• _Exercise objective_: A faithful copy of all the entries is required, with no pictures in it.

Items from a data source:
════════

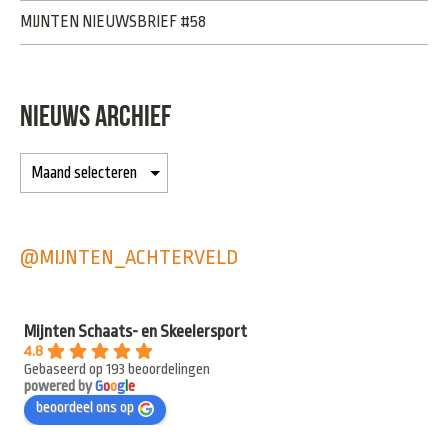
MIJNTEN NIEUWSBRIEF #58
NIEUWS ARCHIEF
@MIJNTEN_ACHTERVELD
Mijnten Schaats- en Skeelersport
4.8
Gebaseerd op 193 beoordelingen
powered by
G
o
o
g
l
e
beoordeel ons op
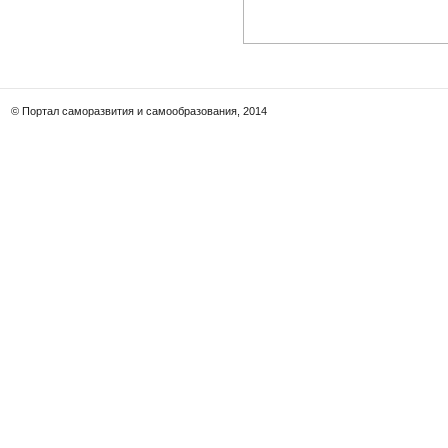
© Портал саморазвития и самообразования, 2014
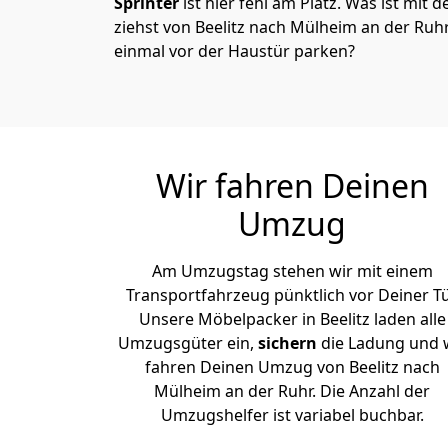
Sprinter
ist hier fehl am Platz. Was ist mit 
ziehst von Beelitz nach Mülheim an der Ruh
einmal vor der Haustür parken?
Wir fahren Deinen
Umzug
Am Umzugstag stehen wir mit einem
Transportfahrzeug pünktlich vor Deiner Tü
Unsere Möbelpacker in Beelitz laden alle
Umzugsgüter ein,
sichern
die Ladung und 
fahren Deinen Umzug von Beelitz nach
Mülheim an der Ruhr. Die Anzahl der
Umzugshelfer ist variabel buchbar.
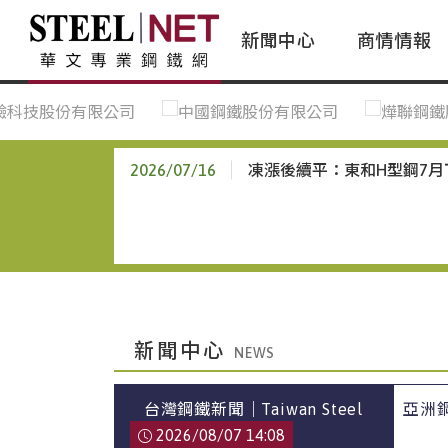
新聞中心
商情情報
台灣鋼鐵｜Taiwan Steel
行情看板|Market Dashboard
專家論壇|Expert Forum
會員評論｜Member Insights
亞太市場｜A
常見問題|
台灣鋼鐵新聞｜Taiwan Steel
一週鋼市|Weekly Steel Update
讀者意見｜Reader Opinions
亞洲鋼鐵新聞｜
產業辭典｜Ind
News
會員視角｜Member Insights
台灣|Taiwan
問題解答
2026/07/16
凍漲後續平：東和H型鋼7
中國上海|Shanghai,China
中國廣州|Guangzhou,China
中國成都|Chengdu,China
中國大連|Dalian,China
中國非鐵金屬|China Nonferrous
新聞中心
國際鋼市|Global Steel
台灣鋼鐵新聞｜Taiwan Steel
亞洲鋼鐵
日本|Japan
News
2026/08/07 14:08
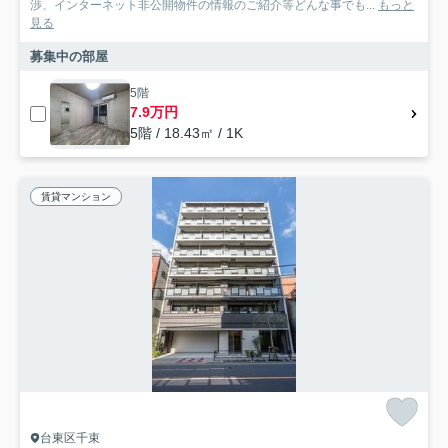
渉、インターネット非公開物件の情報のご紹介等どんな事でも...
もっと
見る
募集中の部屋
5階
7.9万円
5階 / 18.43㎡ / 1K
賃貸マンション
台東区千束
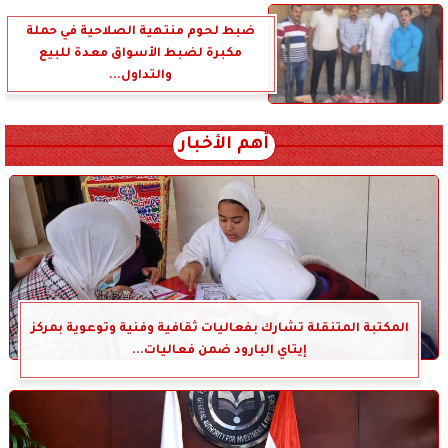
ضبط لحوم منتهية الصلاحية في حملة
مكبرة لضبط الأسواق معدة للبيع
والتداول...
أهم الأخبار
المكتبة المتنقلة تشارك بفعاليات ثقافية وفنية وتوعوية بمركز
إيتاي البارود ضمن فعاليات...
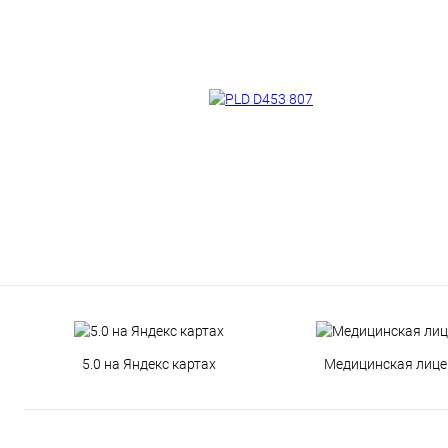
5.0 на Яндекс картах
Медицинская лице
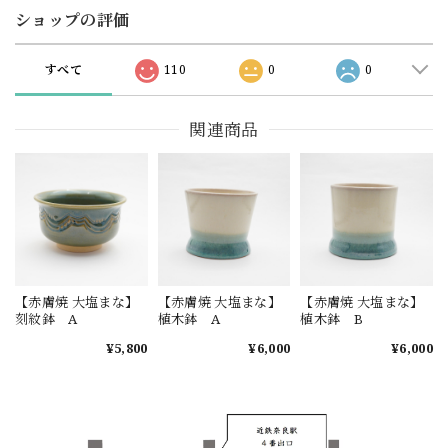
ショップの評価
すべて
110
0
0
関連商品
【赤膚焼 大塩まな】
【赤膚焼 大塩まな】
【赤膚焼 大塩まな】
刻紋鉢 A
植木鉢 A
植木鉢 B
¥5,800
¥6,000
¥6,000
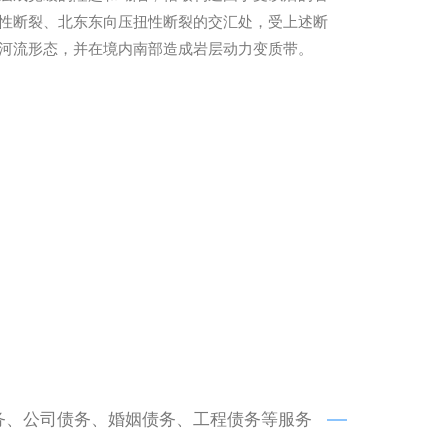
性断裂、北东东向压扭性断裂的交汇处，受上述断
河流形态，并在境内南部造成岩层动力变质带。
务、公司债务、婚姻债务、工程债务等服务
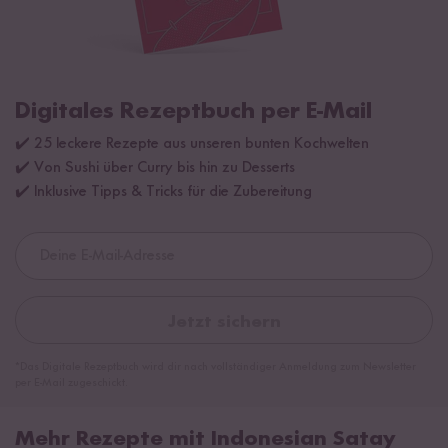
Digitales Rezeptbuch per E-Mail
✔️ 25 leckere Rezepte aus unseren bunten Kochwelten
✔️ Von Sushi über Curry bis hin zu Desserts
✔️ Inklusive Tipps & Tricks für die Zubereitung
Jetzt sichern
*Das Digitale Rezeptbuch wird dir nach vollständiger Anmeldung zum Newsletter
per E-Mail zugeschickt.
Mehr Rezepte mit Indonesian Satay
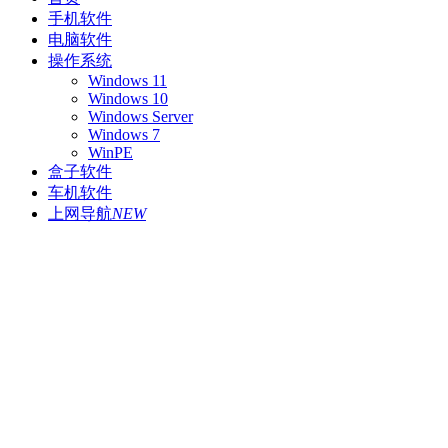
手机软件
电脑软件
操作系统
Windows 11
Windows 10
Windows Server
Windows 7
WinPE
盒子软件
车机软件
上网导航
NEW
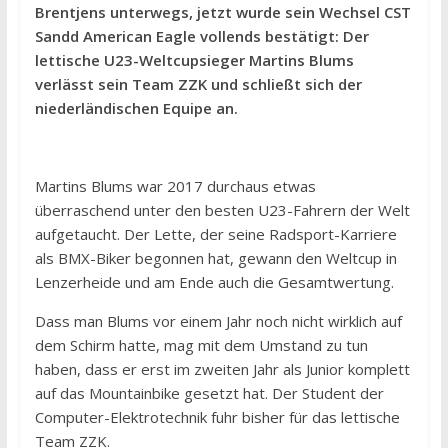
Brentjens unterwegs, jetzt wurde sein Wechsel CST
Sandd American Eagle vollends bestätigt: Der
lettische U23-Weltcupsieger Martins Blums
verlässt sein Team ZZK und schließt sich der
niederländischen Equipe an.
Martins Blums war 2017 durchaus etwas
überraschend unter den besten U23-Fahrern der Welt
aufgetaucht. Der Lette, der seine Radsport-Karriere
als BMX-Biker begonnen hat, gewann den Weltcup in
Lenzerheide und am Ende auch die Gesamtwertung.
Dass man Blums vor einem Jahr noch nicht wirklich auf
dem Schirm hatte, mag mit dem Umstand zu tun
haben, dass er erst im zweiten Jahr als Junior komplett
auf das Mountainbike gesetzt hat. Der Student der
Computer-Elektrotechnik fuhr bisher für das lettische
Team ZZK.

════════

• _Exercise output_:
MIJNTEN NIEUWSBRIEF #58
NIEUWS ARCHIEF
@MIJNTEN_ACHTERVELD
Mijnten Schaats- en Skeelersport
4.8
Gebaseerd op 193 beoordelingen
powered by
G
o
o
g
l
e
beoordeel ons op
© Портал саморазвития и самообразования, 2014
Sprinter
ist hier fehl am Platz. Was ist mit 
ziehst von Beelitz nach Mülheim an der Ruh
einmal vor der Haustür parken?
Wir fahren Deinen
Umzug
Am Umzugstag stehen wir mit einem
Transportfahrzeug pünktlich vor Deiner Tü
Unsere Möbelpacker in Beelitz laden alle
Umzugsgüter ein,
sichern
die Ladung und 
fahren Deinen Umzug von Beelitz nach
Mülheim an der Ruhr. Die Anzahl der
Umzugshelfer ist variabel buchbar.
新聞中心
商情情報
台灣鋼鐵｜Taiwan Steel
行情看板|Market Dashboard
專家論壇|Expert Forum
會員評論｜Member Insights
亞太市場｜A
常見問題|
台灣鋼鐵新聞｜Taiwan Steel
一週鋼市|Weekly Steel Update
讀者意見｜Reader Opinions
亞洲鋼鐵新聞｜
產業辭典｜Ind
News
會員視角｜Member Insights
台灣|Taiwan
問題解答
2026/07/16
凍漲後續平：東和H型鋼7
中國上海|Shanghai,China
中國廣州|Guangzhou,China
中國成都|Chengdu,China
中國大連|Dalian,China
中國非鐵金屬|China Nonferrous
新聞中心
國際鋼市|Global Steel
台灣鋼鐵新聞｜Taiwan Steel
亞洲鋼鐵
日本|Japan
News
2026/08/07 14:08
渉、インターネット非公開物件の情報のご紹介等どんな事でも...
もっと
見る
募集中の部屋
5階
7.9万円
5階 / 18.43㎡ / 1K
賃貸マンション
台東区千束
ضبط لحوم منتهية الصلاحية في حملة
مكبرة لضبط الأسواق معدة للبيع
والتداول...
أهم الأخبار
المكتبة المتنقلة تشارك بفعاليات ثقافية وفنية وتوعوية بمركز
إيتاي البارود ضمن فعاليات...
5.0 на Яндекс картах
Медицинская лице
ショップの評価
すべて
110
0
0
関連商品
【赤膚焼 大塩まな】
【赤膚焼 大塩まな】
【赤膚焼 大塩まな】
刻紋鉢 A
植木鉢 A
植木鉢 B
¥5,800
¥6,000
¥6,000
性断裂、北东东向压扭性断裂的交汇处，受上述断
河流形态，并在境内南部造成岩层动力变质带。
务、公司债务、婚姻债务、工程债务等服务
Digitales Rezeptbuch per E-Mail
✔️ 25 leckere Rezepte aus unseren bunten Kochwelten
✔️ Von Sushi über Curry bis hin zu Desserts
✔️ Inklusive Tipps & Tricks für die Zubereitung
Jetzt sichern
*Das Digitale Rezeptbuch wird dir nach vollständiger Anmeldung zum Newsletter
per E-Mail zugeschickt.
Mehr Rezepte mit Indonesian Satay
手机软件
电脑软件
操作系统
Windows 11
Windows 10
Windows Server
Windows 7
WinPE
盒子软件
车机软件
上网导航
NEW
Brentjens unterwegs, jetzt wurde sein Wechsel CST
Sandd American Eagle vollends bestätigt: Der
lettische U23-Weltcupsieger Martins Blums
verlässt sein Team ZZK und schließt sich der
niederländischen Equipe an.
Martins Blums war 2017 durchaus etwas
überraschend unter den besten U23-Fahrern der Welt
aufgetaucht. Der Lette, der seine Radsport-Karriere
als BMX-Biker begonnen hat, gewann den Weltcup in
Lenzerheide und am Ende auch die Gesamtwertung.
Dass man Blums vor einem Jahr noch nicht wirklich auf
dem Schirm hatte, mag mit dem Umstand zu tun
haben, dass er erst im zweiten Jahr als Junior komplett
auf das Mountainbike gesetzt hat. Der Student der
Computer-Elektrotechnik fuhr bisher für das lettische
Team ZZK.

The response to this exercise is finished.